Losing sleep can affect one’s social life, but interpersonal stress can also lead to worse sleep. People who experienced a social rejection went to bed later and got fewer hours of sleep compared with a control group, and others report sleeping poorly after experiencing conflicts with their romantic partners. Perceived discrimination led to disturbed sleep as measured by self-report in a 2011 study and as measured by EEG in a similar 2013 experiment.
Gordon and colleagues suggest a few ways in which poor sleep could affect social interactions. They posit that sleep-related impairments in two types of executive functioning—self-regulation and attention—may lead to trouble suppressing emotional reactions and an over-reliance on cognitive shortcuts. This could include defaulting to stereotypes instead of observing and carefully considering new information, for example.
As far as social interactions affecting sleep, the authors point to basic physiological arousal as a likely mechanism. Increased heart rate, body movement, and brain activity are not conducive to good sleep.
The authors point out that these mechanisms need more study to more precisely map the relationship between sleep and social processes.
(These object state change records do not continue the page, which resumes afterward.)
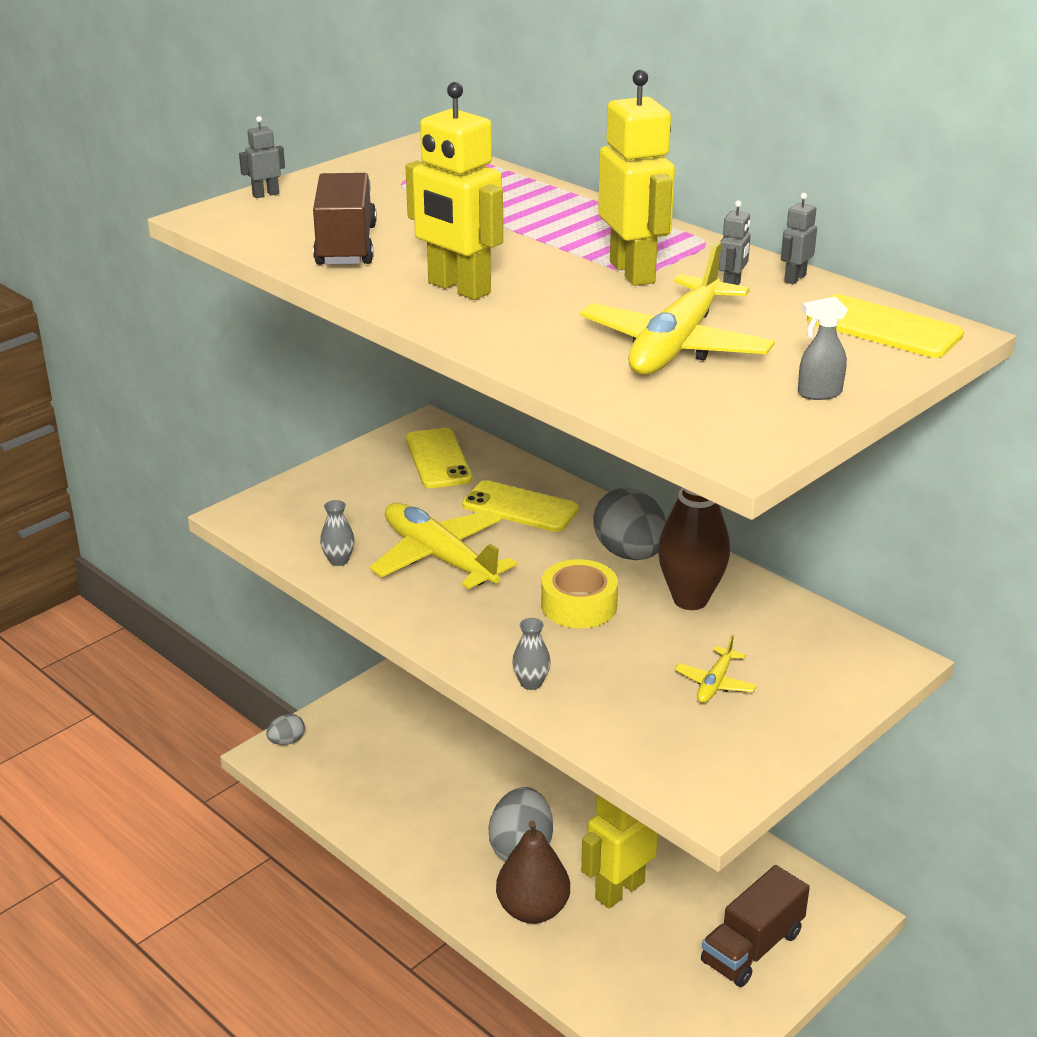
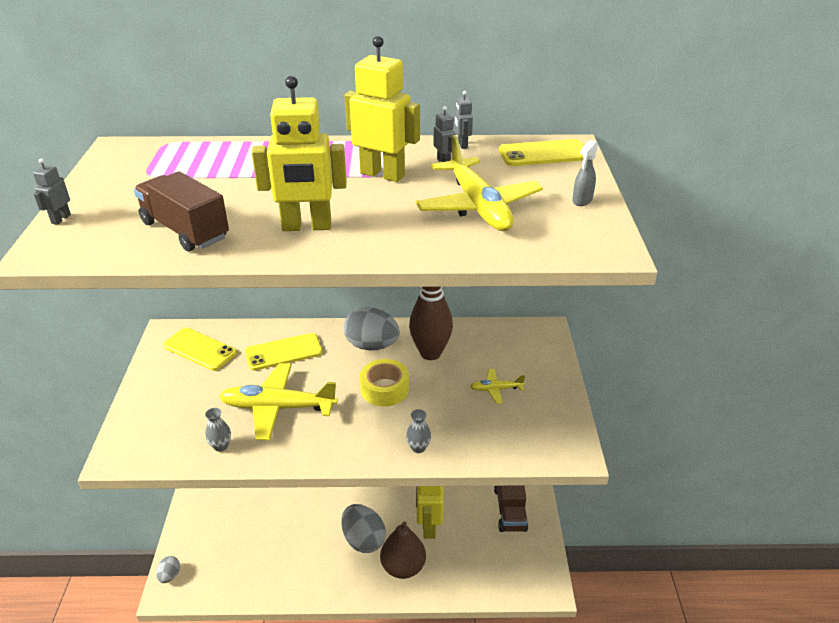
camera: 45 degrees left, 5 degrees up
yellow plane [675,635,757,703] -> yellow plane turned 105 degrees clockwise [470,369,525,404]

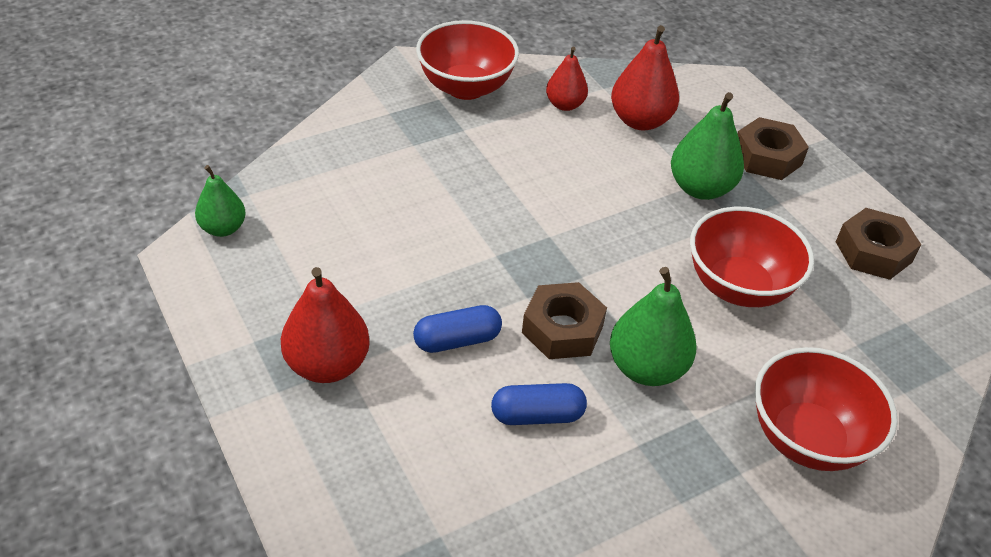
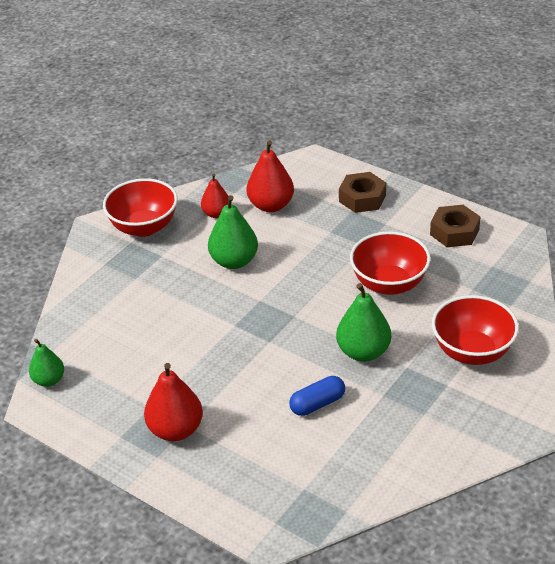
camera: 20 degrees left, 5 degrees down
blue capsule [413,305,502,353] -> none
brown nut [522,282,607,359] -> none
green pear [671,92,744,200] -> green pear moved to [208,195,258,269]

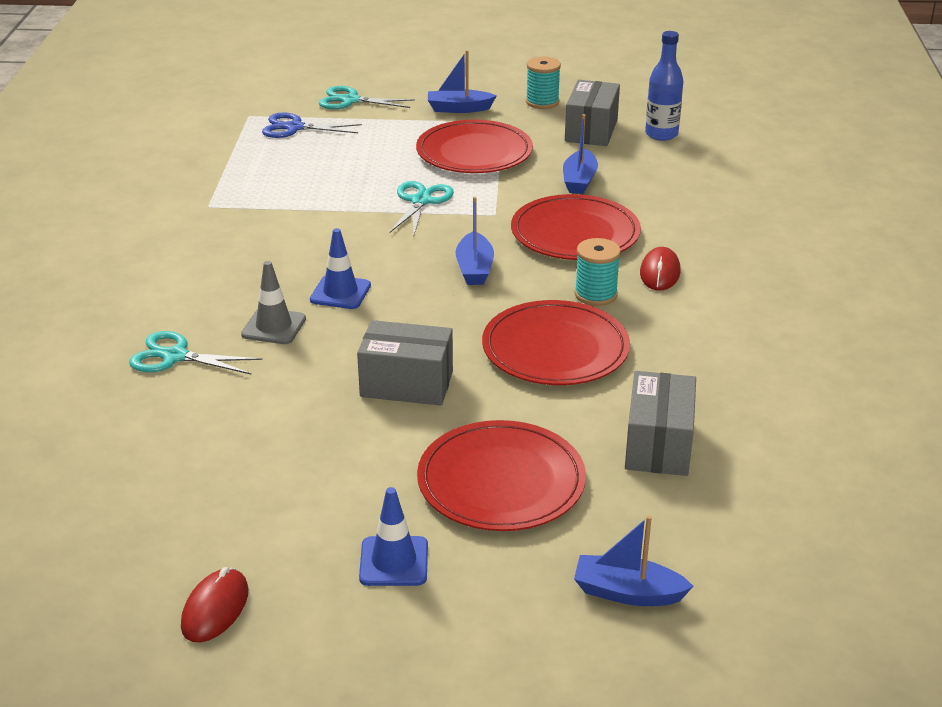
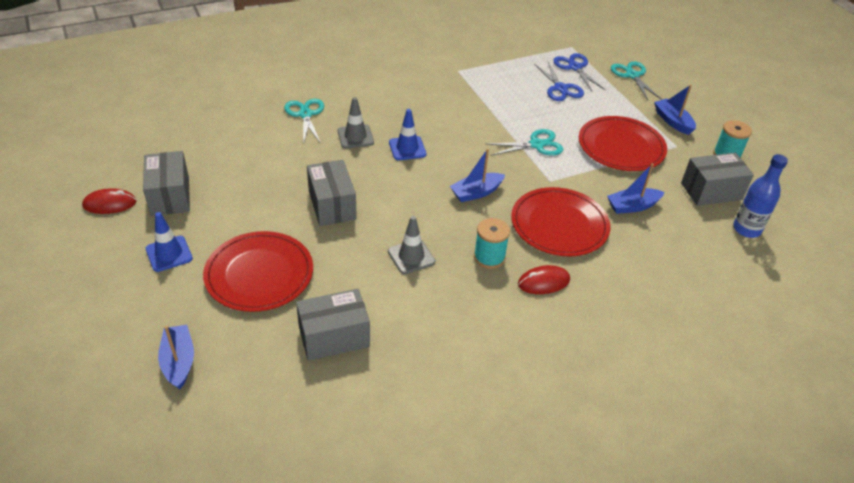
camera: 60 degrees right, 10 degrees up
red plate [482,300,630,385] -> grey traffic cone [388,216,435,274]
none -> grey box [143,151,190,216]
none -> blue scissors [534,62,584,101]

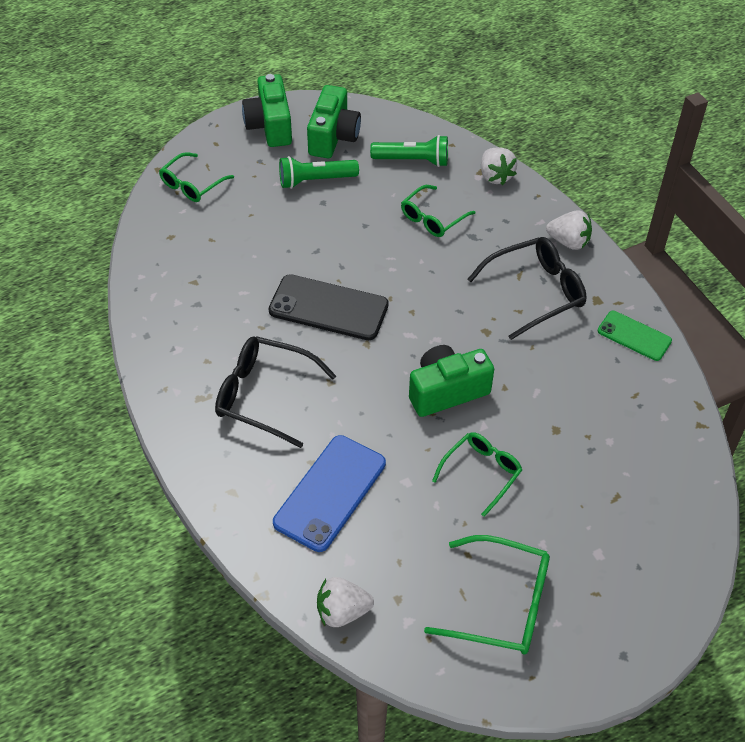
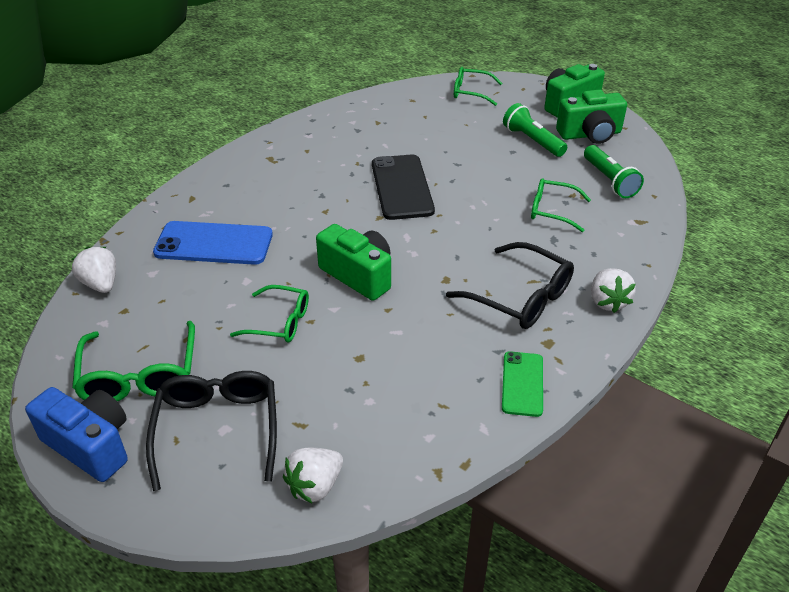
camera: 65 degrees right, 10 degrees down
black glasses [215,336,336,448] -> black glasses moved to [146,371,277,491]
white strawberry [481,147,517,185] -> white strawberry moved to [283,448,343,503]
none -> blue camera [25,387,128,482]

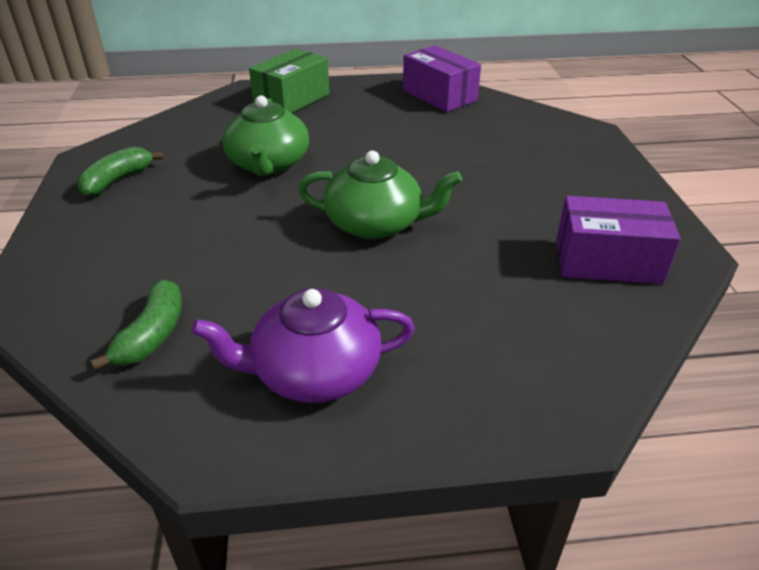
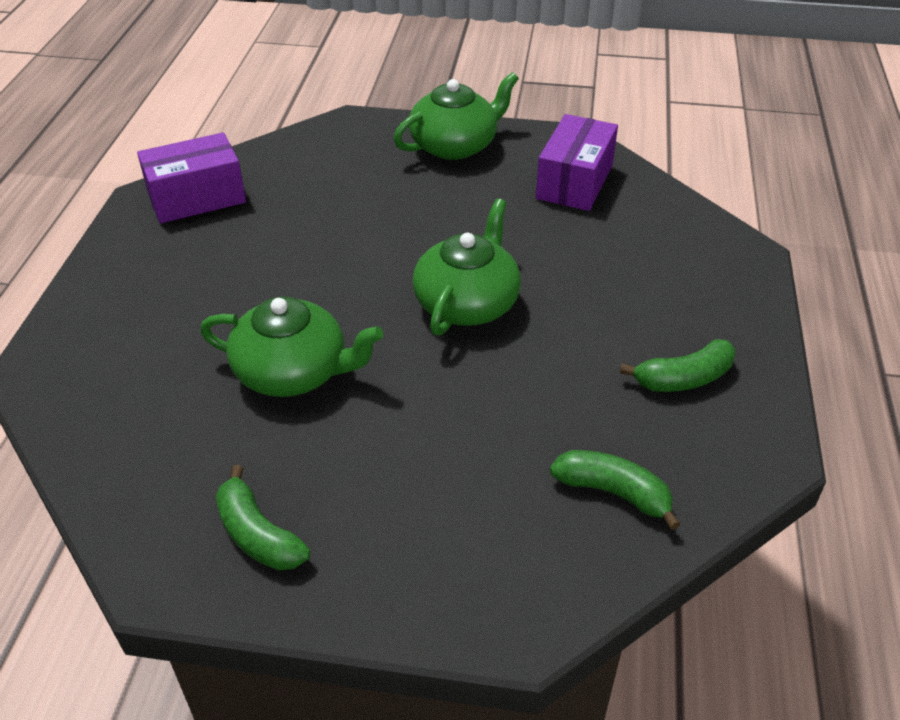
camera: 75 degrees left, 5 degrees up
purple teapot [192,288,415,403] -> green banana [620,339,736,392]
green box [249,49,330,113] -> none
none -> green teapot [394,72,519,160]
It’s possible that the relationship may depend on some other unexamined factor — for example, lacking one of the positive benefits of good sleep might cause these effects, as well.
To those starting their own sleep research, the authors offer a few tried-and-true methods for measuring sleep and enumerate some of the difficulties that go along with sleep research (telling people to get less sleep each night is hard to enforce, for example). They point out that fitness trackers and smartphones offer a unique opportunity to study sleep in the near future, as nearly anyone can have an accurate sleep measuring device and an unbiased sleep record at low cost.
Reference
Gordon, A.M., Mendes, W.B., Prather, A.A., (2017). The social side of sleep: Elucidating the links between sleep and social processes. Current Directions in Psychological Science. doi:10.1177/0963721417712269.